▸ **TEXT BLOCK**:
-- Begin --

Regeneration, 2005
bronze, eucalypt branch
collection the artist
Regeneration is the result of an opportunity to work both indoors and outdoors at Chewton in the Victorian Goldfields in 2004 and 2005 courtesy of Andrea and Peter Hylands. Over a year of visiting that place I developed ideas as to what form an outdoor art work could take that would not elementally disturb the environment of that area that is distinguishable by eruptions of quartz signalling former alluvial mining activities.
The quartz brought ideas of memorial and memory, like bone it surfaces to reveal what is never totally concealed about the actions of the past. I eventually placed quartz onsite adjacent to a state forest such a way that the elements would eventually regain their hold on the form created to move and remove it from whatever story I invoked and impressed it into. Quartz is a magical and potent material existing before and outliving human time. Sensing that this aspect of timelessness was central to my appreciation of the material enabled me to understand into what form to configure the quartz. Nature to nature, place to place, within me I carry some knowledge, some blood, some cultural memory of my ancestors.

-- End --

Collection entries
-- Begin --

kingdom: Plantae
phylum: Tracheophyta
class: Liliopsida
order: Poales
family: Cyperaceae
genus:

-- End --

▸ **TASKS**:
- A) In the statement about the artwork Regeneration, why did the quartz bring ideas of memorial and memory? Answer in one to three sentences.
- B) Decide whether each statement agrees with the statement about the artwork Regeneration. Answer yes or no for each, and quote the deciding words of the text.
(i) Regeneration is made of bronze and a eucalypt branch.
(ii) The ideas for the outdoor work came from a single visit to Chewton in 2004.
(iii) The quartz was placed onsite next to a state forest.
- C) Continue the statement about the artwork Regeneration, starting after its final sentence.

▸ **SOLVED PROBLEMS**:
- A) The quartz suggested memorial and memory because, like bone, it surfaces and reveals what is never totally concealed about the actions of the past. In that area, the eruptions of quartz signal former alluvial mining activities.

- B)
(i) Yes: "bronze, eucalypt branch"
(ii) No: "Over a year of visiting that place I developed ideas as to what form an outdoor art work could take"
(iii) Yes: "I eventually placed quartz onsite adjacent to a state forest"

- C)
One ancestor, Woretermoeteyenner, was a Tasmanian Aboriginal woman who travelled widely during her life, meeting and working with people of many cultures through the first half of the 1800s. Woretermoeteyenner means a eucalypt leaf and I always feel strongly connected to this ancestor in the presence of these majesterial beings. Before moving far north to Townsville I realised that a representation of a Tasmanian eucalypt leaf would be an object, placed, left signalling my visit that I could ably make to leave behind outside as an ephemeral marker in a marked place, from and of that region and yet also from deep within me, my story and past.
Regeneration is an activated form of the quartz installation that remains to wear at Chewton. This branch with its leaves seeming to march upwards and out of a space is able to be carried and live indoors or out whilst it traces and takes me and my connections to people and place onwards. The trail of six bronze eucalyptus leaves tracking up a length of timber provide a different means of memorial than the more unstructured external quartz leaf that changes with every rain. The golden bronze of each leaf references also the alluvial goldfields of Chewton and the alchemical magic of molten metal. Each cast leaf also traces the generations from Woretermoeteyenner to me, the same leaf, our regeneration.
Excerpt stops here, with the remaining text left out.